#1837: Abe Sapien

ABE SAPIEN

HELLBOY (MEZCO)

Man, I’ve gone almost the whole month of October without looking at anything all that spooky.  That in and of itself seems pretty spooky, right?  No?  Okay, fair enough.  Anyway, within the spirit of the month, I guess I’ll look at something from the more paranormal side of things, with another visit to the world of Hellboy, a series that blends so many of my personal interests.  Today, I’m looking at my favorite character from the Hellboy-verse, Abraham Sapien!

THE FIGURE ITSELF

Abe Sapien was released as part of the first series of Mezo’s movie-based Hellboy line.  There were two different Abes available, one standard release (shirtless), and one Previews-Exclusive release.  Today’s review focuses on the exclusive release, which allowed for (more or less) a fully-suited up Abe.  The figure stands 7 3/4 inches tall and he has 25 points of articulation.  He has the same articulation as the Kroenen figure I looked at a few years back, which means he has the same pluses and minuses as that figure.  Overall, it’s standard for the time, but there remain a few odd-ball joints that subsequent lines from Mezco would re-work or drop entirely.  Some of these joints, the mid-foot cut joints in particular, were a little fragile and prone to breakage, as was the case with one of my Abe’s feet.  Fortunately, it’s one of the less essential joints, so gluing the foot back together hasn’t robbed him of all that much.  Abe’s sculpt was shared between the two variants, and then re-tooled for the battle-damaged figure from Series 1.5 and the main Abe from Hellboy 2.  It’s a pretty solid sculpt overall.  It’s filtered a bit through the lens of Mezco’s more stylized sensibilities, so he’s a little ganglier, and a little more angular than he was in the movie.  There are two heads included with the figure.  Since this Abe is meant to be the fully kitted-out Abe, he comes wearing his goggled head, which is accompanied by the two pieces of his rebreather system.  The rebreather can easily removed by popping off the head, allowing the head to be displayed without it, if that’s your prerogative.

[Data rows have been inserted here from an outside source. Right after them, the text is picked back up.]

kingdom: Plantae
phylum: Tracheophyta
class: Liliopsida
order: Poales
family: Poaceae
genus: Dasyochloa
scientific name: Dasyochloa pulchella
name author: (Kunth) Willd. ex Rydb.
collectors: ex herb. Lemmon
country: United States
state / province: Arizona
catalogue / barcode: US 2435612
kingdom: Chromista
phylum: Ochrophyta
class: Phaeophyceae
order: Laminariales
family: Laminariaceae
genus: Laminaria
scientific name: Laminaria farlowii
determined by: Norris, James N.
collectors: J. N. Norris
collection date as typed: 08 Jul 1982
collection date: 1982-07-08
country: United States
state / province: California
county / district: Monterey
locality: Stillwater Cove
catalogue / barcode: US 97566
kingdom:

By virtue of being a straight re-paint, he lacks the gloves and shoes that Abe should technically have in this set-up, but I suppose we can all just imagine that he’s decided to forego those pieces for the day. The paint is, of course, imperative here, since it separates him from the standard release.  The first Hellboy figures were a bit more reserved in coloring than later counterparts.  Abe in particular seems to have been toned down a fair bit from his on-screen appearance.  His blues are more murky, which makes him a little less eye catching.  I do like the shiny finish they’ve given him, but beyond that, he does sort of run together a bit more than I’d like.  Of course, he’s still far from terrible.  Abe is packed with a second head, sans the goggles, and also included a belt, but mine seems to have gone missing.

THE ME HALF OF THE EQUATION

I came into the first Hellboy movie with no familiarity of the source material, so I didn’t know what to expect.  Retailers didn’t either, so the figures weren’t the easiest to track down.  I never found the basic Abe, but I was fortunate enough to get this one through a friend who worked at Diamond.  He’s a decent figure, but perhaps not as strong as the Kroenen figure I looked at before.  Admitedly, my opinion may be slightly colored, since there are a greater number of Abes on the market to choose from.  Still, you could do a lot worse than this one.